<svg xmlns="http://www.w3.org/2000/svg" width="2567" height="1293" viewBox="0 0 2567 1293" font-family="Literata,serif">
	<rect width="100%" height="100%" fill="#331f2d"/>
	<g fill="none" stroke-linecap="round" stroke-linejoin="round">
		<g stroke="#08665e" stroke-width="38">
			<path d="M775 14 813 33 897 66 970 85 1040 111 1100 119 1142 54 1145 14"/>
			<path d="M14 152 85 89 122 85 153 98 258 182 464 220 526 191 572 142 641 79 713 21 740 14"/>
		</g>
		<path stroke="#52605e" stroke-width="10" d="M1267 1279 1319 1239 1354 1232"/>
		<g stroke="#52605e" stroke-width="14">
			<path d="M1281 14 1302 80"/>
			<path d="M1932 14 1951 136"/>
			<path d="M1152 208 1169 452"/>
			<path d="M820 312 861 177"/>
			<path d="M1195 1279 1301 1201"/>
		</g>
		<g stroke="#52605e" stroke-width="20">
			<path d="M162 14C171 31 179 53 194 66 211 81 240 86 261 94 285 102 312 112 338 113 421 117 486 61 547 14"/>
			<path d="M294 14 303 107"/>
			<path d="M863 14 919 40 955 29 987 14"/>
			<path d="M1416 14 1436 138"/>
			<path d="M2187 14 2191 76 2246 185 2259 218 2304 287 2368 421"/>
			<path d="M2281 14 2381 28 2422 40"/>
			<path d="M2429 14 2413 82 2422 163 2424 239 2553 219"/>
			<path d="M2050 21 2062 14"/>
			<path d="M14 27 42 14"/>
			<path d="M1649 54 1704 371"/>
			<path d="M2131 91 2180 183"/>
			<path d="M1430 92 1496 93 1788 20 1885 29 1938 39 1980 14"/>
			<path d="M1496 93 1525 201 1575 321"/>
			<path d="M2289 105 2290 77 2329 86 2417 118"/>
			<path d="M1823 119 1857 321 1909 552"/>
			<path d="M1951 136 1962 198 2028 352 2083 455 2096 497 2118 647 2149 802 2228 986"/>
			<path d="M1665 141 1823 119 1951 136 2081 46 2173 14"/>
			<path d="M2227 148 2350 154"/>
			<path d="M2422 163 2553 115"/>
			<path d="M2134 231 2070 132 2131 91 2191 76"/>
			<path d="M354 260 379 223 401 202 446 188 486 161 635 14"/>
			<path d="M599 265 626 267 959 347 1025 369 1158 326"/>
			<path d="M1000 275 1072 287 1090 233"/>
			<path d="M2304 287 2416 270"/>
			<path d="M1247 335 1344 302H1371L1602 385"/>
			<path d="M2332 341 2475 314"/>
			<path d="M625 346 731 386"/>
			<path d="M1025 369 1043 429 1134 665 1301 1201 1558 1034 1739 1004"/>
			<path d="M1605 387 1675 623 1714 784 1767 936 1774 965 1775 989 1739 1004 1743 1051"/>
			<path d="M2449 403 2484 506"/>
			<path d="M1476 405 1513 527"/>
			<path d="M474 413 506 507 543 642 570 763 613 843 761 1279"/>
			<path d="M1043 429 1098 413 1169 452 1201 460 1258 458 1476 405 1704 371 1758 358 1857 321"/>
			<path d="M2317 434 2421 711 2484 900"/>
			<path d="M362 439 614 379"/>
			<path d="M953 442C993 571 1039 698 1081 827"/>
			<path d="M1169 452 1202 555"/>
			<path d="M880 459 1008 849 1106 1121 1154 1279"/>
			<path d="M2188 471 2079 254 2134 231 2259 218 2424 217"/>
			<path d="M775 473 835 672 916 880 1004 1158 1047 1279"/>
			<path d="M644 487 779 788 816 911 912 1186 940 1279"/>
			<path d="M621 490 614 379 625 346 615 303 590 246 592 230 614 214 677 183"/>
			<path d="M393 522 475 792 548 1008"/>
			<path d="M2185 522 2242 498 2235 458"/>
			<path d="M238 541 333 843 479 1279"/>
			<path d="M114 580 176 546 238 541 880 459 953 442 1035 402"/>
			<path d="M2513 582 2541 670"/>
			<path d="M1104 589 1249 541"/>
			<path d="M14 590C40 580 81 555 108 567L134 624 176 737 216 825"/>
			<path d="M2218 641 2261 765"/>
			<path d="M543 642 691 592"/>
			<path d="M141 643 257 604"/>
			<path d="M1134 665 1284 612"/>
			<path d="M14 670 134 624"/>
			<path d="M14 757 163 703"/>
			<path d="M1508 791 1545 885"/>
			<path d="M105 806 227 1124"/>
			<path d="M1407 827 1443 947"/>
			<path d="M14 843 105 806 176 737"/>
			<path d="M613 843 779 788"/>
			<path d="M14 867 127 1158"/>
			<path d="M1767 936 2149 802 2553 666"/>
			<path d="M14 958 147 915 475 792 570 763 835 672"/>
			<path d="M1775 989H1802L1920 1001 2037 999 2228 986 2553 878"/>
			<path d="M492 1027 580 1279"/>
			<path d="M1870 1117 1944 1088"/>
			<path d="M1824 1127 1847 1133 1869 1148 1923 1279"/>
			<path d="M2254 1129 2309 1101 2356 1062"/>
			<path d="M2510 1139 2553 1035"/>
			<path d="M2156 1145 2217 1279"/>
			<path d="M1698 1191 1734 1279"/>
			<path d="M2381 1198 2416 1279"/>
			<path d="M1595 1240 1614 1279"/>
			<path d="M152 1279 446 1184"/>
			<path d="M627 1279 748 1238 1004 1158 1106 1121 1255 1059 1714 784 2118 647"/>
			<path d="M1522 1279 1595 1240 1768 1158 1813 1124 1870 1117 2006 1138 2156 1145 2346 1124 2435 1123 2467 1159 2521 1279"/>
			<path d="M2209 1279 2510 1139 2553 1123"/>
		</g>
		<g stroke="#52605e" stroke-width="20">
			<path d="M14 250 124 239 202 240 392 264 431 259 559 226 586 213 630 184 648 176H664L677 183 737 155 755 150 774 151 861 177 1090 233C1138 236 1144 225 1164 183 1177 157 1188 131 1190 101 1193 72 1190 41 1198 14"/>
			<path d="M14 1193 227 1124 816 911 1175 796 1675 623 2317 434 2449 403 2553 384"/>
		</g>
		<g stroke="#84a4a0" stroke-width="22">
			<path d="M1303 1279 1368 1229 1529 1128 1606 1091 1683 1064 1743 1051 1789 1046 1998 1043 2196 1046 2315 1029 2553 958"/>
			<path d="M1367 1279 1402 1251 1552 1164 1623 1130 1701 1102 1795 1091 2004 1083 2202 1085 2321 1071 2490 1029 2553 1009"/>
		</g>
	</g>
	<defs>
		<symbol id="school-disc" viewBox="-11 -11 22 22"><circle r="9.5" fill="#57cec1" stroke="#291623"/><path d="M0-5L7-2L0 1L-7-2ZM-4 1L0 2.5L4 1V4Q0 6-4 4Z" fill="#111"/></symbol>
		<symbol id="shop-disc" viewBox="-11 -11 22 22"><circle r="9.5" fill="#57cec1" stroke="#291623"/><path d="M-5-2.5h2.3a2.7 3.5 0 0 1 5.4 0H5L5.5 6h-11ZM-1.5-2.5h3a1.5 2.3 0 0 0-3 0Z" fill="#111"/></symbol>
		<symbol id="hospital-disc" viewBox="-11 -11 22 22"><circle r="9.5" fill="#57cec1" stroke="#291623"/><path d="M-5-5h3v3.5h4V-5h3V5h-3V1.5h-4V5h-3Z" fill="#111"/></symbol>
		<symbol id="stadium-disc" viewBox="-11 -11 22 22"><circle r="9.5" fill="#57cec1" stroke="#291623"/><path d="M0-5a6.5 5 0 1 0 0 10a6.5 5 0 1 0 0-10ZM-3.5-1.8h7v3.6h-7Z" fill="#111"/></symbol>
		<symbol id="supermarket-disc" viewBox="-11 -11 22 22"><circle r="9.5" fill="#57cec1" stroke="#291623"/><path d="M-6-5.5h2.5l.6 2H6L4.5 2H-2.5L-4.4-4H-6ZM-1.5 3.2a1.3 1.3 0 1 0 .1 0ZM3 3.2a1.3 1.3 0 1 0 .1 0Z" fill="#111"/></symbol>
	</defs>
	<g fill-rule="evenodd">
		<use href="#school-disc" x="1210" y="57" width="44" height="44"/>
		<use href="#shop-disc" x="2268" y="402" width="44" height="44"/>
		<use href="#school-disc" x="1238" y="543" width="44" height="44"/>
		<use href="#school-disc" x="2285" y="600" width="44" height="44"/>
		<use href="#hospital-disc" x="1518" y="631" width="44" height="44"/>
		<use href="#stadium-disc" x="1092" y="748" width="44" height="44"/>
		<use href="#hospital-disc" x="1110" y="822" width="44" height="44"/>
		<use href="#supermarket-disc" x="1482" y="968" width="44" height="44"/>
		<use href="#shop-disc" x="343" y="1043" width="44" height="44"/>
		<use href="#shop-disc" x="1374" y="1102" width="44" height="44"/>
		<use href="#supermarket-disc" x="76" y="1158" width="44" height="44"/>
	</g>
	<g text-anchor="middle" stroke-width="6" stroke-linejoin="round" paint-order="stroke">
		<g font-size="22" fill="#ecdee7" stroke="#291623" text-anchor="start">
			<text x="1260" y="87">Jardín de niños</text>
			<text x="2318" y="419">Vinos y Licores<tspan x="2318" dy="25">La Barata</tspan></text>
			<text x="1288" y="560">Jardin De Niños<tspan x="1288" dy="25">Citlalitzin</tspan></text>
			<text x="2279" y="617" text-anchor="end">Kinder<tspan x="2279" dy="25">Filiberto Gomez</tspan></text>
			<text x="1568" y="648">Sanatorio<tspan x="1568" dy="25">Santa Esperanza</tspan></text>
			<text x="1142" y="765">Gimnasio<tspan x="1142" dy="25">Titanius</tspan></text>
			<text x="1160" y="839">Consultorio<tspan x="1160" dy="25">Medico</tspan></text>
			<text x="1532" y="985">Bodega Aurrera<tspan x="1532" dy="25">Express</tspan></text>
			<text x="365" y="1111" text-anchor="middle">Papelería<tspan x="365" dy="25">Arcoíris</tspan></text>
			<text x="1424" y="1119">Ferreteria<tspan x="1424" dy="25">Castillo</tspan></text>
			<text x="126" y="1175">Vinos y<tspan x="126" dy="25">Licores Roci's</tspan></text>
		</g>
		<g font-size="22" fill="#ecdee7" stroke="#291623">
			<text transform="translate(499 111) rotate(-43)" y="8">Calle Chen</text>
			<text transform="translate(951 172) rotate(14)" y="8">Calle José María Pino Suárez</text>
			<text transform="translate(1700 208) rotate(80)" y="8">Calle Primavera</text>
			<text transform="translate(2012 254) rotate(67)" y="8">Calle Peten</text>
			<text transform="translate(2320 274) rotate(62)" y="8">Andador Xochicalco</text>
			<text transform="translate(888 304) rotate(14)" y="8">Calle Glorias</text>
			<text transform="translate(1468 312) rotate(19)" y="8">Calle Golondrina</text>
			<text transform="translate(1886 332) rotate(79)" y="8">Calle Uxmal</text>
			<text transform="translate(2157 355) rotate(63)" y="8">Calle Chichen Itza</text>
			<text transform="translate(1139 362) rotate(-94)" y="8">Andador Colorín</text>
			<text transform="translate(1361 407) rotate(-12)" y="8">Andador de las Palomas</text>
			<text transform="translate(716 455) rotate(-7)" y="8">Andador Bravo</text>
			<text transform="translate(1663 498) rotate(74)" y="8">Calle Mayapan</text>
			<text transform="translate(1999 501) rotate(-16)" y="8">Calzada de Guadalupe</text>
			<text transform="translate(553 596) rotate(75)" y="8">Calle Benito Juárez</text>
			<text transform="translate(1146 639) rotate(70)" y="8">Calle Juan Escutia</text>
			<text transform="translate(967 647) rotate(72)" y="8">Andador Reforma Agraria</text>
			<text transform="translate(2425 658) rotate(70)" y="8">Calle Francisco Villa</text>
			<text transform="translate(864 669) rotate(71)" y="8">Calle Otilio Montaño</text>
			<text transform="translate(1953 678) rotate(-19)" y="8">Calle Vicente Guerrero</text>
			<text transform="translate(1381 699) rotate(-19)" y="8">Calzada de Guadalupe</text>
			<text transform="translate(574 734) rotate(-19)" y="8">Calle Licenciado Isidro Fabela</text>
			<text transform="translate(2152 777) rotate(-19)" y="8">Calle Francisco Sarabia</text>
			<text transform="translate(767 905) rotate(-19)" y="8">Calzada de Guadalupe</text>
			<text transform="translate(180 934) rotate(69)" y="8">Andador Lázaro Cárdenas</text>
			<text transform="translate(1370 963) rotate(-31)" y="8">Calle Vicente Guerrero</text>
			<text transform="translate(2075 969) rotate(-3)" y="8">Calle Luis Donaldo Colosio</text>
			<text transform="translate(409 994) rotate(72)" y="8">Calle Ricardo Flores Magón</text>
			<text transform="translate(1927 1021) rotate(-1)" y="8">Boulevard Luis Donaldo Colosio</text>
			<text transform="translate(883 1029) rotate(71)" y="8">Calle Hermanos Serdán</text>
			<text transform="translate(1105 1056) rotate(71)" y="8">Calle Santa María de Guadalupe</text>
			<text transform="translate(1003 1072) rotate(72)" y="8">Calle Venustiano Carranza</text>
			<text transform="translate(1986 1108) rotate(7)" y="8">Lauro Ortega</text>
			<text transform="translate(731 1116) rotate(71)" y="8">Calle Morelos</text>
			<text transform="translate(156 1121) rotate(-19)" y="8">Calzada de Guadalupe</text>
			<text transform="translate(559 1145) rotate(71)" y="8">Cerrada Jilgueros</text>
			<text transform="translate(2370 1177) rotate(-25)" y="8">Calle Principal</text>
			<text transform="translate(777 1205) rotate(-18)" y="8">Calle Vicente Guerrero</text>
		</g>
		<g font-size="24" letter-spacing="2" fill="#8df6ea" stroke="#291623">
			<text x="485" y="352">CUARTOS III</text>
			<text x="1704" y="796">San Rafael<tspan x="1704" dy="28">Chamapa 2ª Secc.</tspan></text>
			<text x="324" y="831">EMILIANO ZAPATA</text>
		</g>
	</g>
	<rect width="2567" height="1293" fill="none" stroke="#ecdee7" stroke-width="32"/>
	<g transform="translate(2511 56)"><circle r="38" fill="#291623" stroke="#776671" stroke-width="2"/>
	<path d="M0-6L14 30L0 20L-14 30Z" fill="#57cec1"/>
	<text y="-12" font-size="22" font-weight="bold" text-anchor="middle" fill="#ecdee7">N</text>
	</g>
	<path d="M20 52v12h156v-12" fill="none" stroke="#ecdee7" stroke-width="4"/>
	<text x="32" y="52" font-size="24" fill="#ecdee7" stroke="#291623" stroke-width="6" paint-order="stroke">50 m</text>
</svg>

================================

WHAT THE EXERCISE ASKS> Please find how many lines in the records hold "round", then give that number with nothing else.

EXERCISE ANSWER> 2